The name Big Ben actually refers to the bell that strikes the hours, rather than the clock tower, which was renamed the Elizabeth Tower in 2012 to celebrate the late Queen's diamond jubilee. It's not the first clock tower at Westminster: a 14th century tower housed the first public chiming clock in England, but fell into disrepair and was replaced, rather bizarrely, by a sundial in 1707, leaving nearby St. Paul's cathedral to chime the hours.
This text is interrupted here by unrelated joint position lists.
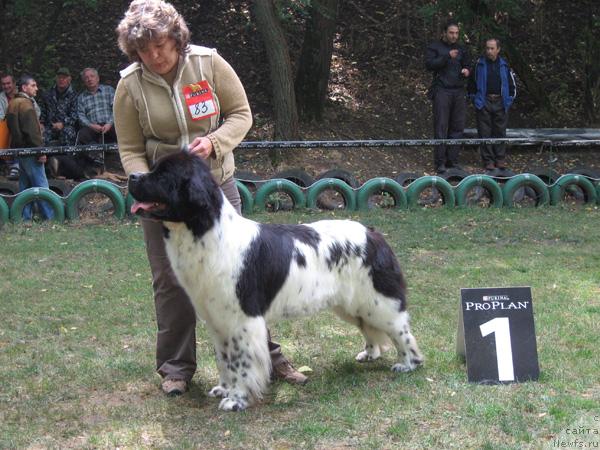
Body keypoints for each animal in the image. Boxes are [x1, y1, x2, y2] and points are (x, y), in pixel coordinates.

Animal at [129, 153, 424, 414]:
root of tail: (374, 234)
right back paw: (370, 354)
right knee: (370, 328)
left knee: (401, 331)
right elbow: (224, 359)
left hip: (378, 300)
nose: (132, 176)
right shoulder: (217, 319)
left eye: (163, 175)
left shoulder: (242, 320)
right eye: (153, 168)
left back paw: (409, 364)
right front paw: (224, 389)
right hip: (352, 305)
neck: (208, 232)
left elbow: (241, 362)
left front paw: (236, 399)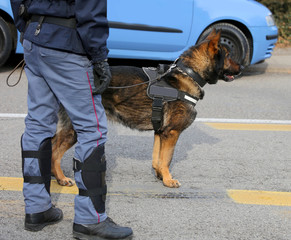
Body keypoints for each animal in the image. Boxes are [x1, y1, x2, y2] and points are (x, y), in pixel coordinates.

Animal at [51, 29, 243, 188]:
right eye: (228, 55)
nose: (242, 67)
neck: (189, 73)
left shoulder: (160, 132)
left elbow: (157, 159)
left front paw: (160, 175)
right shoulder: (172, 133)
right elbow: (167, 159)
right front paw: (168, 180)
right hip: (75, 130)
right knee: (54, 153)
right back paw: (61, 178)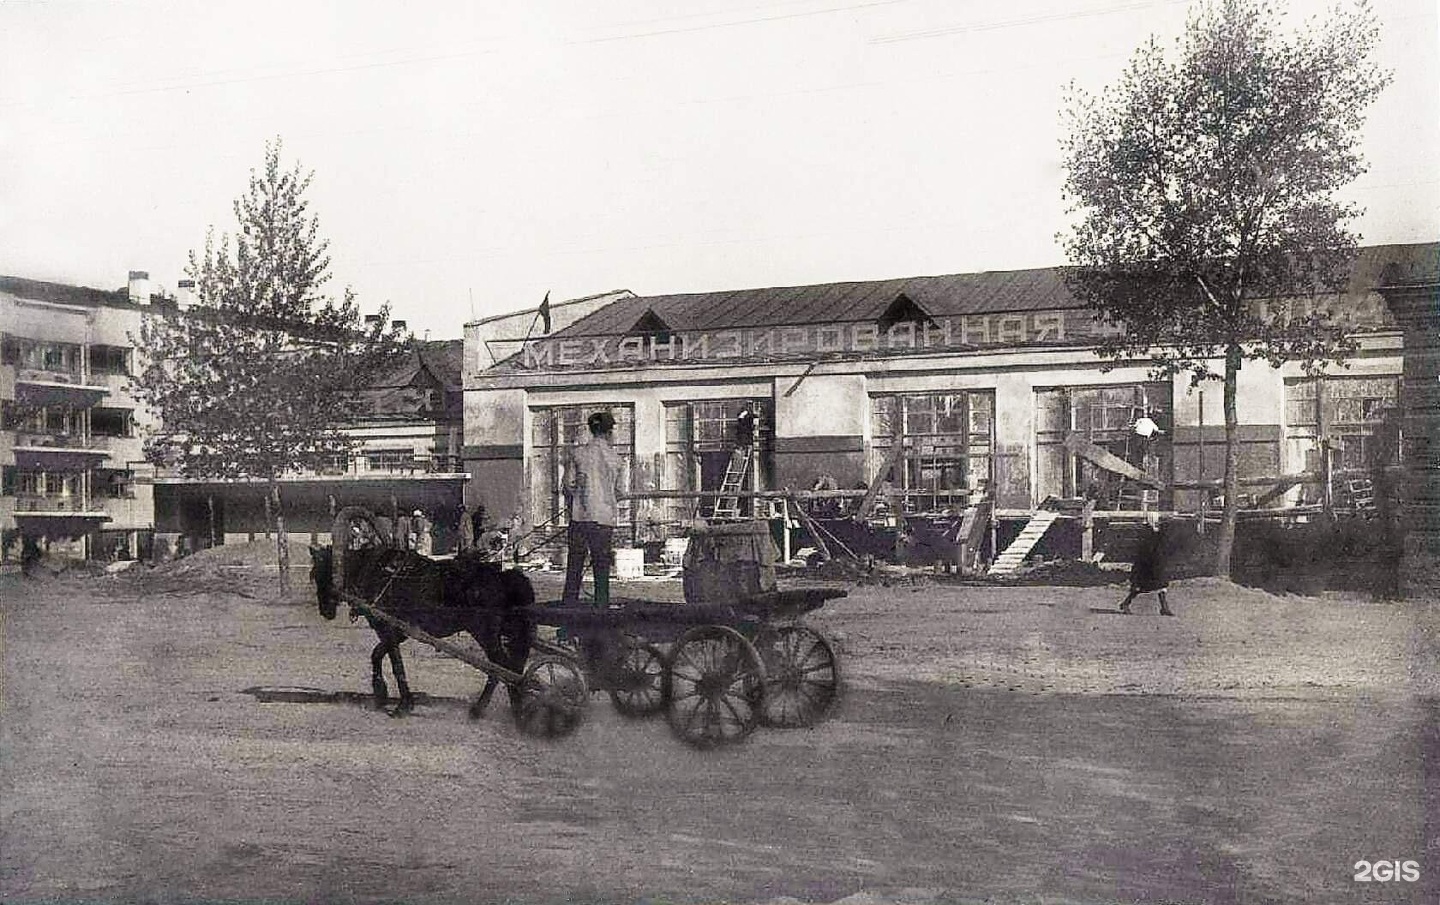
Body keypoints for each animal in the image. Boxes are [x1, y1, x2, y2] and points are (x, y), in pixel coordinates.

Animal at [312, 541, 538, 717]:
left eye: (315, 573)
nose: (325, 611)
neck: (374, 570)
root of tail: (502, 575)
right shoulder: (400, 632)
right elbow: (377, 654)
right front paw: (380, 693)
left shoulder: (387, 628)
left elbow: (395, 664)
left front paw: (403, 705)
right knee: (510, 667)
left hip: (485, 632)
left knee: (501, 666)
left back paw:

The old Palace of Westminster - the seat of government for 800 years - was destroyed by fire in 1834. The new Palace, designed in the Gothic style of neighbouring Westminster Abbey, included a magnificent clock tower. The clock was constructed to the designs of amateur horologist Edmund Beckett Denison. Denison's wonderfully named ‘Double Three-Legged Gravity Escapement’ ensured the clock’s accuracy despite external factors like wind pressure on the hands, although the original cast-iron hands were too heavy and had to be replaced with copper ones. It began keeping time on the 31st May, 1859.

The first time the chimes of Big Ben were heard outside of Westminster was on the 31st of December 1923, when the BBC broadcast them to the nation to ring in the New Year. The midnight chimes of Big Ben are now a traditional part of New Year's Eve celebrations in London and on screens across the UK. 

This month we are also making our smart Grenadier Guard block, using gold embroidery thread to embellish his uniform, which is included in your parcels along with navy thread for Big Ben's clock face.

This month's technique...

This month we are adding a touch of applique and simple embroidery to our Big Ben block to create its iconic clock face.

using a glass to trace an applique circle

Tracing a circle can be quite challenging (and who can ever find a compass when they need one) so this month's tip is to raid your drinks cabinet for a suitably sized glass, using the template as a size guide: so much easier to draw around.

I've chosen to use needle-turn applique, but if you prefer fusible raw-edge applique then that would look marvellous too.

I've a bit of housekeeping to do this month. Firstly, North American friends, I gave you all - not least, Andrea - a fright by including the Union Jack background fabric in my parcels last month. Andrea is not able to send out that fabric until next month. Apologies for the confusion! 

And while we're on the subject of Union Jacks, I'd like to draw your attention to a typo in the pattern: in step 3 (page 54) you are asked to cut 2” x WOF strips then subcut 1½” x 7½” pieces when, of course, they should be 2” x 7½” pieces. Thanks for spotting the error Lindsey (and sorry for the unpicking!!)

Lastly, for those of you who are new to placement templates, please do look at this blog post, which will be helpful when making Big Ben's roof (which is, essentially, a triangle-in-a-square block). And this blog post, which covers the basic principles of using placement templates and some extra trimming tips.